С соседней койки тяжело раненый партизан с раздробленной выше левого колена костью скептически заметил:
— Не очень-то верю я молодым лекарям; многие курс не закончили, на войну попали, опыта нет…
Ефимыч, поскольку ему позволяла рана, приподнялся на койке и, поддерживая этот разговор, поведал такую историю:
— Да, земляк, врачевание наука серьезная. Особенно в военное время. Да и в мирное — тоже. Я тебе скажу, что эта наука до чудес дошла. Конечно врач врачу рознь. Так же как и сапожники или молотобойцы. Все зависит от смекалки. От своего котелка. У кого как варит… Расскажу про одного профессора, главного врача медицины. Дело было у нас в селе.

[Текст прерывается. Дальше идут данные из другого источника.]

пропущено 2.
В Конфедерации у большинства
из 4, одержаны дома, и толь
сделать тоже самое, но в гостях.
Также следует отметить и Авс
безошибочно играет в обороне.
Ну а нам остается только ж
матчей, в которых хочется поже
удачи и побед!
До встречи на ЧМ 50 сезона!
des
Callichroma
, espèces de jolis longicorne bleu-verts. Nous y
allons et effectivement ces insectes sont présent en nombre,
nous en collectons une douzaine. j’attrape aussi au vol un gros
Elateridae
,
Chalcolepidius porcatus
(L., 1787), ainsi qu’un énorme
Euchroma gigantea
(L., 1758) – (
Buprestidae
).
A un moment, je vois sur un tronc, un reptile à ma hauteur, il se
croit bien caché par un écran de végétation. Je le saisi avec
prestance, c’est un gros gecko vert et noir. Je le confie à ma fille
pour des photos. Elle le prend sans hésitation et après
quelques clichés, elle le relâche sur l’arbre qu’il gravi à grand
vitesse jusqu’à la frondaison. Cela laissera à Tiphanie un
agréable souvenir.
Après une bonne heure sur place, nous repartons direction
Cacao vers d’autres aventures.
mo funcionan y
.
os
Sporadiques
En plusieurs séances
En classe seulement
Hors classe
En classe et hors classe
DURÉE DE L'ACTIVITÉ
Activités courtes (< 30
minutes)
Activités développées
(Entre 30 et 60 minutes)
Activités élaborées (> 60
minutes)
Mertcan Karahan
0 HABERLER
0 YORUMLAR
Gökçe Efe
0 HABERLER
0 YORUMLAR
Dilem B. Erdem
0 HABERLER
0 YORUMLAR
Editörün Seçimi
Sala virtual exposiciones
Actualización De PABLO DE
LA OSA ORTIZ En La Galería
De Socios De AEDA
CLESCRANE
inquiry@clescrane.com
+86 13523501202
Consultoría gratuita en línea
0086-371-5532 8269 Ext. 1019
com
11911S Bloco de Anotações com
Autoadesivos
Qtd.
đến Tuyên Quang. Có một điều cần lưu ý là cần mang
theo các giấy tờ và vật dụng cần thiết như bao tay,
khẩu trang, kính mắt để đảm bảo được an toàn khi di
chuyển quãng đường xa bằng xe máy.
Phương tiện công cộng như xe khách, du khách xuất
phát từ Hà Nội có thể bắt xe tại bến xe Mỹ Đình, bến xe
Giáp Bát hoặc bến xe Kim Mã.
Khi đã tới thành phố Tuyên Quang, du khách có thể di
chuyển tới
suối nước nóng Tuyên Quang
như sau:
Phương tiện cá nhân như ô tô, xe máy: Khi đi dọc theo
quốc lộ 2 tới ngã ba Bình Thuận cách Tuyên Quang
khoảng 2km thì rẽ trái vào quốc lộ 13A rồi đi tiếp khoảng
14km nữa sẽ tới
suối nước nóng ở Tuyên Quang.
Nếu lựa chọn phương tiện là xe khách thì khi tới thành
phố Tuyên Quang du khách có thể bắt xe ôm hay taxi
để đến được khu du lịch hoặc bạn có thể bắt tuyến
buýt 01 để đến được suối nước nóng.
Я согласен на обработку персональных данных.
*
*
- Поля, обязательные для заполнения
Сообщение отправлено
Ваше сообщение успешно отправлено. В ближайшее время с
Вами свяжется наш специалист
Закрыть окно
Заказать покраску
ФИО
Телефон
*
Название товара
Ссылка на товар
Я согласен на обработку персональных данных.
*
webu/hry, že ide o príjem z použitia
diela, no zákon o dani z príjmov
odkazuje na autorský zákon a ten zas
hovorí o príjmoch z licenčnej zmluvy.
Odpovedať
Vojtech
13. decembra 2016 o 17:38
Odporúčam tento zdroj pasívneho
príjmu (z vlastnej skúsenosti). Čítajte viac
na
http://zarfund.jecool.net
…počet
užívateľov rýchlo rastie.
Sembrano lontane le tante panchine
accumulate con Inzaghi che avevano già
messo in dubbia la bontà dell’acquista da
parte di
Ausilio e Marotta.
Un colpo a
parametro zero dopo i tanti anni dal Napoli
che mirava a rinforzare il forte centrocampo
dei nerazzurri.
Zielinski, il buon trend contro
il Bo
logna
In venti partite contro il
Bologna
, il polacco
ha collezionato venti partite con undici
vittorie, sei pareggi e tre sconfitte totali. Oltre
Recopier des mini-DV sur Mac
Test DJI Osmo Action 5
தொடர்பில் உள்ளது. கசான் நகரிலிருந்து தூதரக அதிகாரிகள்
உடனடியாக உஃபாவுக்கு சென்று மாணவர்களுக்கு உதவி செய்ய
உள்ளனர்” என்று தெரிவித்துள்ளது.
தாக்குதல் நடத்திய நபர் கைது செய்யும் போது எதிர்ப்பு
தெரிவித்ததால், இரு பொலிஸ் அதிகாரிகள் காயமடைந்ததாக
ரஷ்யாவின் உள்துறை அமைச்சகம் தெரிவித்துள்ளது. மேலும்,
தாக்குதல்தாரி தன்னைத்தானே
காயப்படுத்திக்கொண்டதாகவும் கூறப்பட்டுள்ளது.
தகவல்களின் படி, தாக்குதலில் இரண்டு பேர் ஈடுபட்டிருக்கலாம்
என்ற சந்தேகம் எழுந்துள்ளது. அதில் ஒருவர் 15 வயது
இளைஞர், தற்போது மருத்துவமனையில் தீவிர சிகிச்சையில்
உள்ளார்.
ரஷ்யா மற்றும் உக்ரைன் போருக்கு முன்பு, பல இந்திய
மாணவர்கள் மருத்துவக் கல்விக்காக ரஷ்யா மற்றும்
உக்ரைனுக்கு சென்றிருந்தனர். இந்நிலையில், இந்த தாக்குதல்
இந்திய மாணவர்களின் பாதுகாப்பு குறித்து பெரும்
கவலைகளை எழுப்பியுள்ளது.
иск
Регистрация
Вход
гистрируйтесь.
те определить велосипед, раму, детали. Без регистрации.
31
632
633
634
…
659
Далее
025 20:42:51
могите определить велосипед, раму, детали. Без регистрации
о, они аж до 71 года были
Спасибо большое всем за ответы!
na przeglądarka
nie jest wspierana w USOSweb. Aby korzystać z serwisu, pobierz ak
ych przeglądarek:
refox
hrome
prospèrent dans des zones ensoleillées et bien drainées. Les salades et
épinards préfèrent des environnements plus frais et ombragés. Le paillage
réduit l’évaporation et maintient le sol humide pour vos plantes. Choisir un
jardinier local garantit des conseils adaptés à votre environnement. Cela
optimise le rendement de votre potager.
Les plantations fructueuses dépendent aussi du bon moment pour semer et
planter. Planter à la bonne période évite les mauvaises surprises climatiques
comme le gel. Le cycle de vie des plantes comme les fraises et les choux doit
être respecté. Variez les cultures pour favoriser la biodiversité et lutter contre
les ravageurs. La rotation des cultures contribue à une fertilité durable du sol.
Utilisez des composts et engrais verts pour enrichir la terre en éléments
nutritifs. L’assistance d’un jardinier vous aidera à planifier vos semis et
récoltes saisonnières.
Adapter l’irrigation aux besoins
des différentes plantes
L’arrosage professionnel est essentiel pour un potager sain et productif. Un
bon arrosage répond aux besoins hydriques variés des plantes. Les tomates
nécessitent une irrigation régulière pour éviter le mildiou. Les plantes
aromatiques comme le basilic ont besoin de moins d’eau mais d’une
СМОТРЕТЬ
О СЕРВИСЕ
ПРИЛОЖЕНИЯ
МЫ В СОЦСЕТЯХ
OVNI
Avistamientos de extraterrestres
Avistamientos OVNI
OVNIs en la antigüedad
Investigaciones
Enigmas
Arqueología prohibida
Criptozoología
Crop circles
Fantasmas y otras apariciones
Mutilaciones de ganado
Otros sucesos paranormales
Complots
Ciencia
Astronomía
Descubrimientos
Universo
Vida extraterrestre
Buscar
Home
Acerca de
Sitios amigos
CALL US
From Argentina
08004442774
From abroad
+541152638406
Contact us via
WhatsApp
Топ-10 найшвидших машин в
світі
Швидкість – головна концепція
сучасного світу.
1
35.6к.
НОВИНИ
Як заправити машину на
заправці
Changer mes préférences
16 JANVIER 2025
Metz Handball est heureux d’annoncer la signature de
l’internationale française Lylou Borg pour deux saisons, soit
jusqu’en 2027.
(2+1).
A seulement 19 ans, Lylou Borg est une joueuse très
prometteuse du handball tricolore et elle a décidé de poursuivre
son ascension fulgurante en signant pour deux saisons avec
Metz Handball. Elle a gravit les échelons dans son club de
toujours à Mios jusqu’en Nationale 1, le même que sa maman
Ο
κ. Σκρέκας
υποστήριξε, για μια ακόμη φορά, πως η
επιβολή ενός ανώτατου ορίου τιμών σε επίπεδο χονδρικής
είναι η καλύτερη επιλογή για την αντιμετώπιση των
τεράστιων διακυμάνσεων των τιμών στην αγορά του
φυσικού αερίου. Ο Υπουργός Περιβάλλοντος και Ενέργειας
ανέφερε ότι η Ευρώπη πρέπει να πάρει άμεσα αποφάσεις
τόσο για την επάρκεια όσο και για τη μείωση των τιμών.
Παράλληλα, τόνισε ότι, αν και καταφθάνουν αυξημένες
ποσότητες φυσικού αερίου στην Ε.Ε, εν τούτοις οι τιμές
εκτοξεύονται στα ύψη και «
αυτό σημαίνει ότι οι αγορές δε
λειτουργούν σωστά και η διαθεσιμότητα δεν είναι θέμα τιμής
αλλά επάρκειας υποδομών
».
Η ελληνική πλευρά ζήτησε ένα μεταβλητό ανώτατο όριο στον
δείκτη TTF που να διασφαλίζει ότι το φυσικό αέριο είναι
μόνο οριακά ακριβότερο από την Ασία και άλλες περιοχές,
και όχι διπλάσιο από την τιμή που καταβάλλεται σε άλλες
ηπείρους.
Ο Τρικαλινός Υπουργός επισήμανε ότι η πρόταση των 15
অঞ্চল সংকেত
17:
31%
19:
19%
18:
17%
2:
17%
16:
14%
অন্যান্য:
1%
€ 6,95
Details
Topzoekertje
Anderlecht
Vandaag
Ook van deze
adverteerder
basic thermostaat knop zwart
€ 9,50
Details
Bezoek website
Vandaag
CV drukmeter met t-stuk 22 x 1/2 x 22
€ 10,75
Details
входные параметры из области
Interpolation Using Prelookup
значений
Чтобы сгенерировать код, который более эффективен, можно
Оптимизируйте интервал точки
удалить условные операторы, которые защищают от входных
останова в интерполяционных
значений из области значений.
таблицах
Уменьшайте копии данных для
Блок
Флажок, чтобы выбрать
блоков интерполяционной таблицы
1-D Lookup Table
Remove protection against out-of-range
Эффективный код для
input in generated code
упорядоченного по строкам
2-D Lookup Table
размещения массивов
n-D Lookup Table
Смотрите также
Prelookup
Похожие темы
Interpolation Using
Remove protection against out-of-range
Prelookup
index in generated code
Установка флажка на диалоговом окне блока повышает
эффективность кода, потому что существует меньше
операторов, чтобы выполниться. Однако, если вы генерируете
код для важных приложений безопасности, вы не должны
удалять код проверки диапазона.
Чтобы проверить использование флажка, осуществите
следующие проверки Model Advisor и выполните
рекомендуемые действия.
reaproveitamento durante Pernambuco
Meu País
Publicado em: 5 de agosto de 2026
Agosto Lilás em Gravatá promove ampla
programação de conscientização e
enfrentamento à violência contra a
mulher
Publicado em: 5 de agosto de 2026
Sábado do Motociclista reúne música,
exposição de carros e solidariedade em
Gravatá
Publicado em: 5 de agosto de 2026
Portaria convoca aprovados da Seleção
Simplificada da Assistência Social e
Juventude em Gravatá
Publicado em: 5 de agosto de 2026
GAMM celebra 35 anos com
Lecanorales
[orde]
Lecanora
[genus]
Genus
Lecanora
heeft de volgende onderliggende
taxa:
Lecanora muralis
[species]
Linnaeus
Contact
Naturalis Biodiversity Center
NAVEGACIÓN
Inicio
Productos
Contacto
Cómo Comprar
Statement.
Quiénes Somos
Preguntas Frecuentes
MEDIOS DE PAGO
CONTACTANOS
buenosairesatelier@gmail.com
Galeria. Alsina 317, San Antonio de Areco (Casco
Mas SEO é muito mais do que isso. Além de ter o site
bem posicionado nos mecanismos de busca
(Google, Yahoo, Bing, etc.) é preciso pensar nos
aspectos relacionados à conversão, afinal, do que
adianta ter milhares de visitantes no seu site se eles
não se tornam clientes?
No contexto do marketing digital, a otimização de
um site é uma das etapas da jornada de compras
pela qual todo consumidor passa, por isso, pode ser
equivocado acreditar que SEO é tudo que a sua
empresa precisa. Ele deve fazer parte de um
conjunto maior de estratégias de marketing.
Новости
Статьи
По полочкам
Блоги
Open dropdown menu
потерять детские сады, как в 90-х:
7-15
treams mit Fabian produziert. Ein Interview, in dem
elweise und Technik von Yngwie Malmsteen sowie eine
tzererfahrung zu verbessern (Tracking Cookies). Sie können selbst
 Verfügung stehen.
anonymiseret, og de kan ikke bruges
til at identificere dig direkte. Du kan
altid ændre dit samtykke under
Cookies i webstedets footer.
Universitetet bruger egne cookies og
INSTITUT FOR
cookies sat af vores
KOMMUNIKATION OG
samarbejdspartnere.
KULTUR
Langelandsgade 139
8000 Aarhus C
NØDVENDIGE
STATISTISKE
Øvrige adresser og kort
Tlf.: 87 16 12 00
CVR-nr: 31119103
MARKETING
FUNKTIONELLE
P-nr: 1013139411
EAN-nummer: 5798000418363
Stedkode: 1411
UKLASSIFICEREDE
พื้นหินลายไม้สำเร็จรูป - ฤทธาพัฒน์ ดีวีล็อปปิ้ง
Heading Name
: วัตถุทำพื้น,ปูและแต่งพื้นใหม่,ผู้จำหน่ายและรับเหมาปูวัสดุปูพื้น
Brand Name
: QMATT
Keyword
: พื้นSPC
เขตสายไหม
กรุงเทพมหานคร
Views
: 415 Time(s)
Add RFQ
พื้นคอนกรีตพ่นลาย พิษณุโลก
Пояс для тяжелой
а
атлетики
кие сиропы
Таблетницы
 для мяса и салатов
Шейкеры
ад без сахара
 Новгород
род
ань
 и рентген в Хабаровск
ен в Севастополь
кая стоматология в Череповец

Один мужичок по неопытности попил из пруда сырой водички и проглотил лягушонка. Ладно, хорошо. Проглотил и кажется бы дело с концом. Только нет. Этот лягушонок застрял у него как-то в мозгах и вырос в жабу. И от этого факта мужичок стал злой, сильно раздражительный, что ни слово, то и мат. Посоветовали ему в город поехать к профессору, главному врачу по черепным коробкам. Тот постучал ему молоточком по башке и видит в чем дело: надо усыплять мужика. Усыпили. Спилил ему профессор медицины с головы верхушку, глядит, а лягушонок уже вырос в крупную жабу. Сидит эта жабища и за мозги лапками держится. Ежели ее руками снимать, то может она лапками ухватиться и сотрясение мозгов произвести и от этого смерть последует. Профессор был смекалистый. Он взял зеркало и направил на жабу. Вот та гляделась, гляделась и стала исподтишка лапками перебирать, а профессор под нее тихонечко газету подсовывать. Подсунул и снял на газете. Вылечил. Тот человек и посейчас у нас в селе живет. Только заговаривается малость. И на войну его не взяли… Может быть это и не так было. За что купил, за то и продаю…
— Не плохо вылечил! — смеясь отозвался я на рассказ Ефимыча, — и спросил: — Вы, Ферапонт Ефимыч, наверное любитель сказки рассказывать?
— Эге! Копните-ка меня поглубже, из меня как из мешка посыплется. Самому Коргуеву не уступлю. Таких вралей, как я, больше в Олонецком районе не осталось… Будет время, заходите. Дело на поправку пойдет, язык развяжется; удержу не будет. Только знай слушай да записывай…
Раненые хохотали. Ефимыч, довольный, посматривал на всех.